Les femmes sont tenues pour responsables des problèmes de fécondité dans la plupart des couples au Mali. Cette situation pousse souvent beaucoup d’hommes, à cause des pressions familiales, à consommer de seconds mariages sans au préalable songer à chercher l’origine du mal. À travers cette petite histoire, le blogueur Fousseni Togola nous interpelle sur cette réalité qui doit nous faire comprendre que la stérilité ou l’infertilité n’est pas que féminine et que la polygamie comme option pour avoir coûte que coûte des enfants n’est pas une évidence.
Il n’y a pas de couples sans problème. Dans la plupart des sociétés maliennes, nombreux sont les couples qui se trouvent confrontés au problème de la polygamie. Cette pratique, bien qu’étant tolérée par la religion musulmane ainsi que inscrite dans le code du mariage malien, n’est pas la volonté de beaucoup d’hommes, qui pensent qu’elle crée plus de problèmes qu’elle n’en résout. Mais, il ne faudrait pas s’étonner de voir la plupart de ces hommes, qui pourtant ont cette pratique en aversion, s’y adonner sous les pressions familiales.
Dans son roman Quand les cauris se taisent, deuxième volet de sa trilogie, l’écrivaine malienne Fatoumata Keïta aborde d’ailleurs cette question à travers Tity, une amie de son héroïne Nana. Frappée de stérilité, Tity n’a pu empêcher le remariage de son mari, Doudou, mis sous pression de sa famille, et désireux d’avoir un enfant. La romancière nous fait comprendre que la pression sociale, sous laquelle se trouve Doudou, fait partie des raisons qui poussent les hommes à se remarier et les femmes à accepter.
Re-mariage forcé
« Voilà qu’après deux années de mariage avec Aïda, sans un seul enfant, mes parents m’ont mis la pression afin que j’épouse une seconde femme, m’a confié Hamidou, un ami d’enfance. Ils disent ne pas vouloir mourir sans voir leur petit fils. J’ai dû leur résister durant une année, car je ne voulais pas être polygame. Ma position était que le problème d’enfants n’était pas une raison suffisante pour prendre en mariage une seconde femme. Surtout que la cause n’était pas située en ce qui concerne ce problème d’enfants entre Aïda et moi. »
Sans égards pour les réticences de Hamidou, ses parents ont décidé de demander à sa place la main de l’une de ses cousines, Maïmouna, qui, à sa grande surprise et à son indignation, a déménagé chez lui. « Aïda n’a pas réussi à comprendre que je n’avais rien à voir avec cette affaire. Elle pensait que j’étais le complice de mes parents. Dans son entendement, j’ai agi de la sorte parce qu’elle n’a pas réussi à me faire d’enfants depuis notre mariage. », ajoute-t-il.
Et si le problème était du côté de l’homme
Dans son mémoire Évaluation des connaissances des couples sur les facteurs/causes de la stérilité primaire, une étude menée à l’Hôpital militaire régional de Kinshasa en RDC, que j’ai pu parcourir, Godé Kavira Sitona écrit en effet que « la stérilité primaire pose souvent des problèmes à la femme par le fait que la culture africaine fait de la femme le vecteur de la reproduction à la fois biologique et sociale. »

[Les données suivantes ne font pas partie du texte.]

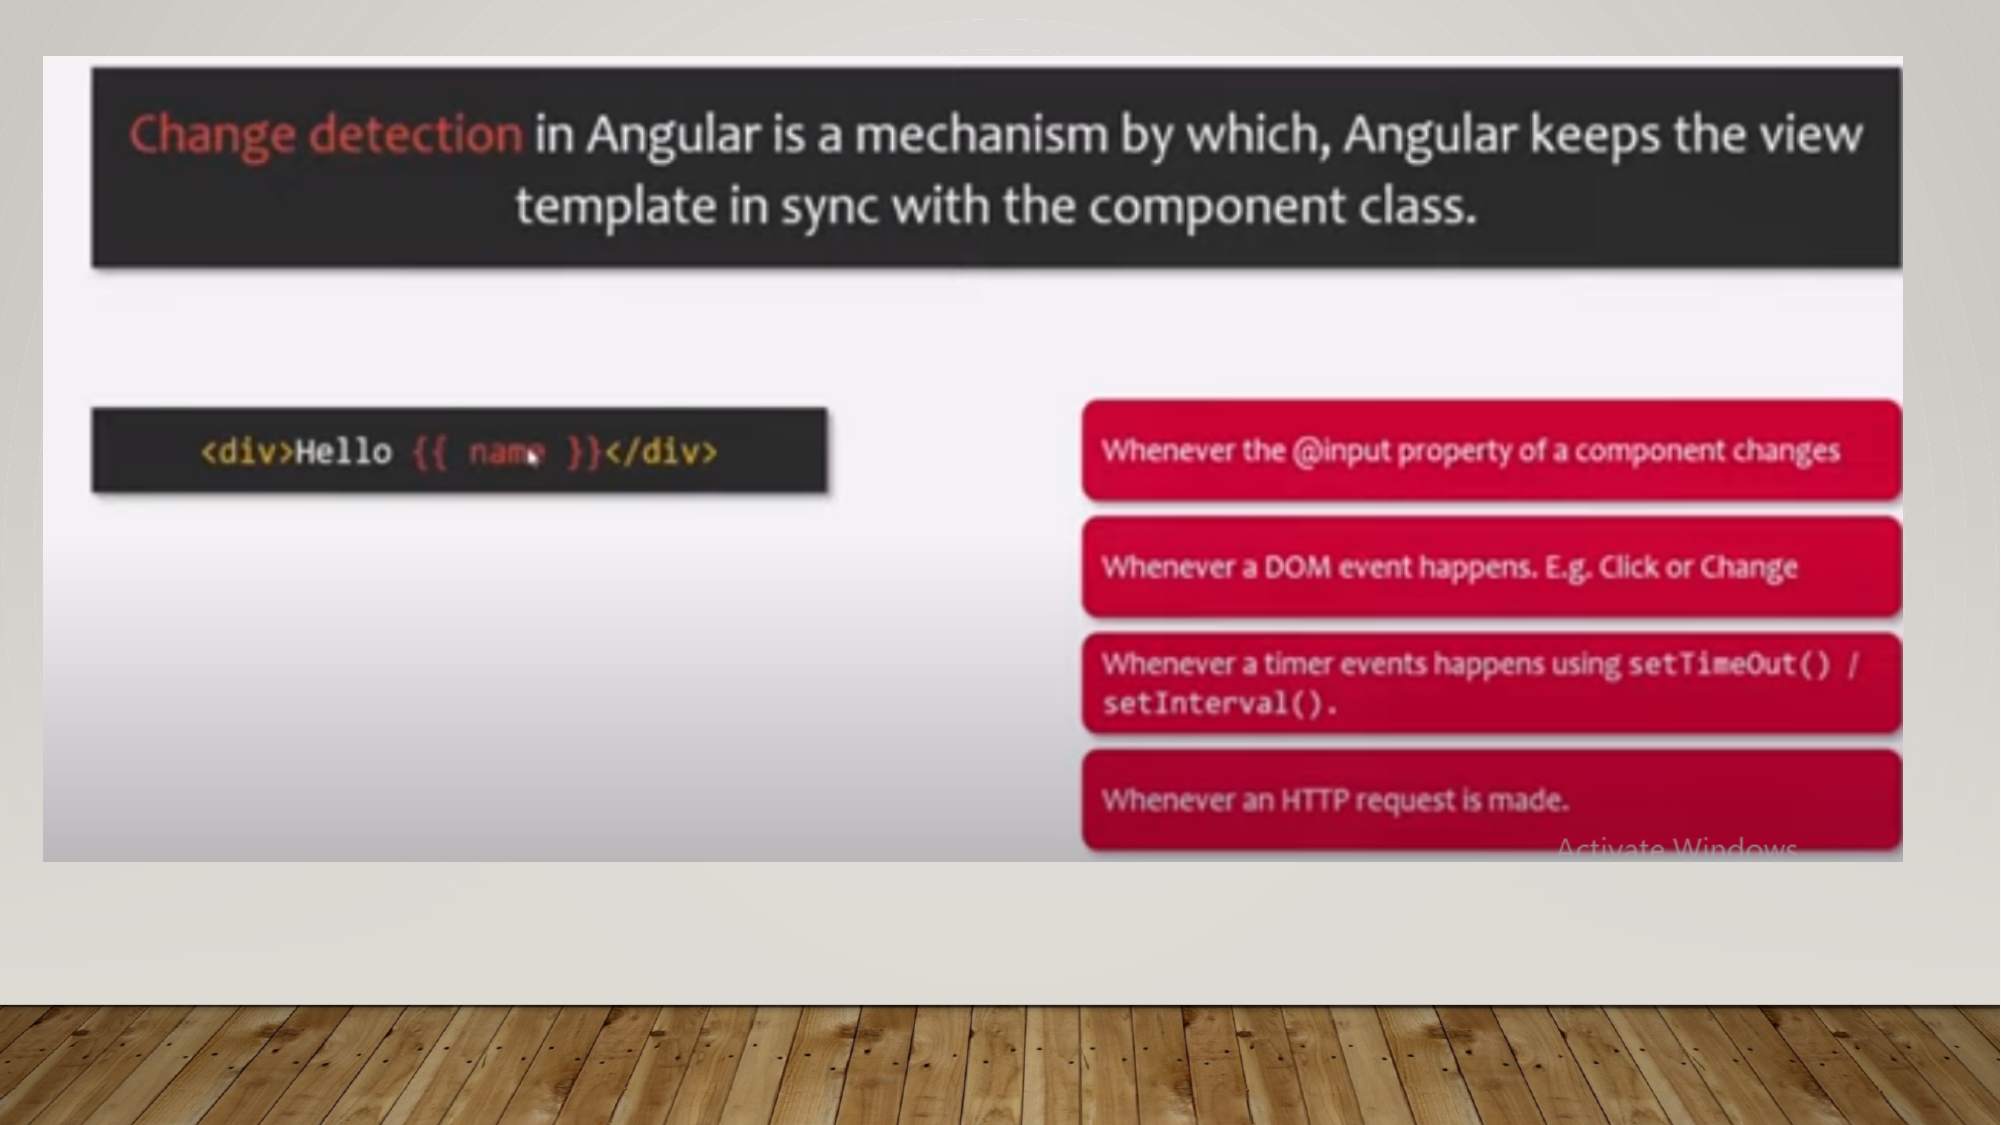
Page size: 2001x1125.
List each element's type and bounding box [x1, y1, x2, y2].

picture [43, 55, 1903, 862]
picture [0, 1005, 2000, 1125]
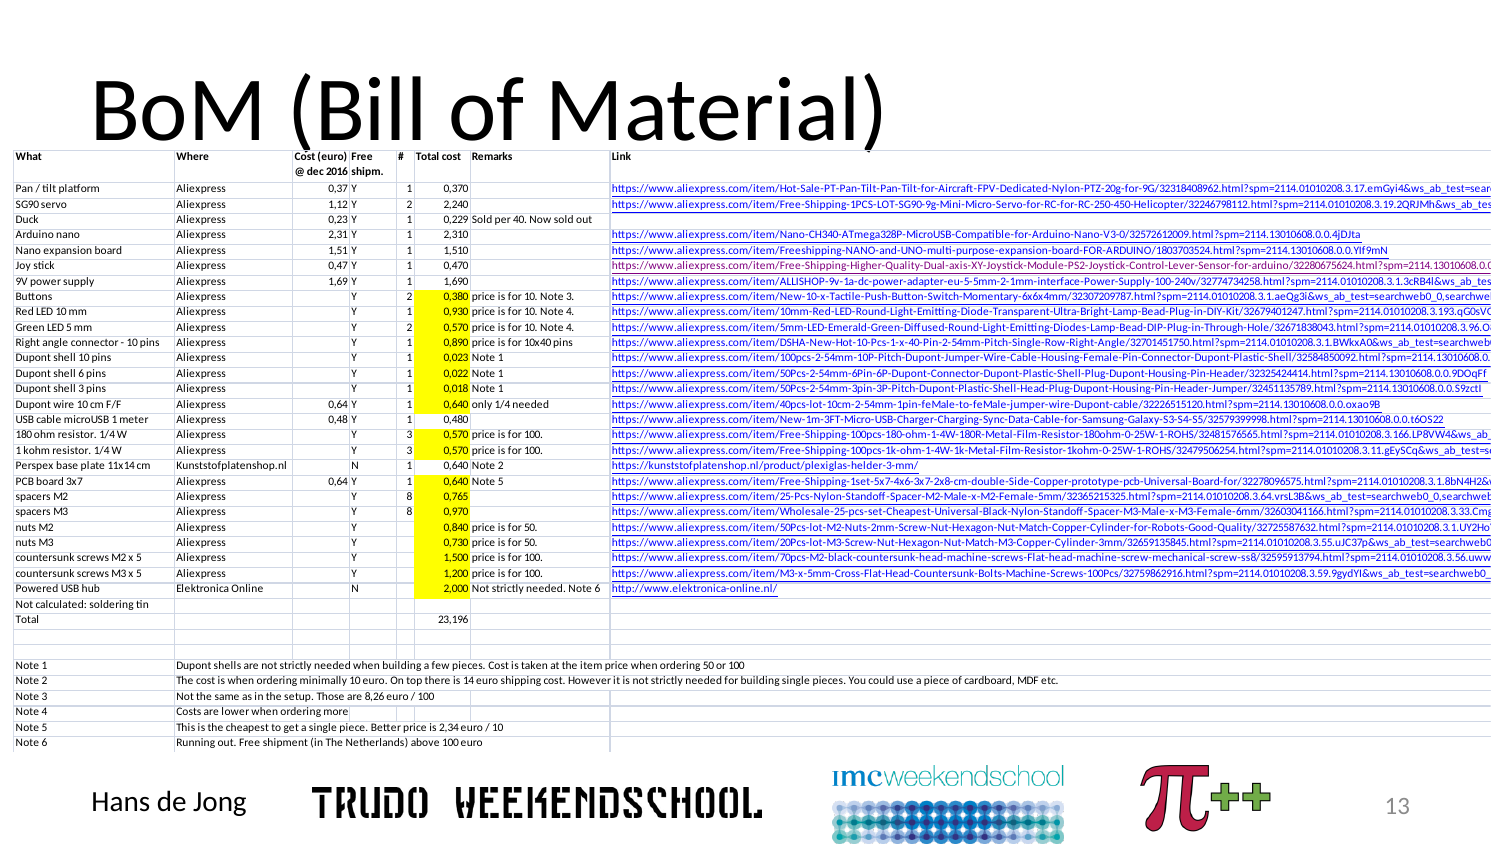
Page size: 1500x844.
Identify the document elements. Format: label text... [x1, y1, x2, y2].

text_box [13, 149, 1492, 753]
picture [1139, 764, 1271, 832]
picture [312, 787, 762, 818]
picture [832, 765, 1064, 844]
title BoM (Bill of Material) [75, 33, 1425, 148]
slide_number 13 [1340, 782, 1425, 827]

Mais une année après le mariage, Maïmouna elle aussi n’a pas eu d’enfants pour Habib. De grosses sommes ont été englouties dans des traitements pour, soi-disant, guérir des maux de ventre qu’elle aurait. Hamidou raconte : « Voici qu’un soir, Aïda m’appelle et me propose d’aller voir mon médecin. Une idée qu’elle aurait dû avoir bien avant ce second mariage. Sur-le-champ, j’ai pris les clés de ma petite moto Jakarta pour me rendre chez un médecin. Les consultations ont confirmé que je souffrais de l’azoospermie. Des traitements m’ont été prescrits et au bout de six mois, la jeune Aïda est tombée enceinte. Elle a donné naissance à une belle jeune fille. »
Cette situation décrit une des causes fondamentales de la polygamie de nombre d’hommes dans la société malienne. Les pressions familiales, notamment des parents de l’homme qui se trouvent toujours pressés de voir leurs petits fils, sont déterminantes dans la décision de convoler à de justes noces. Cela, sans au préalable chercher à situer le problème comme nous montre cette petite histoire.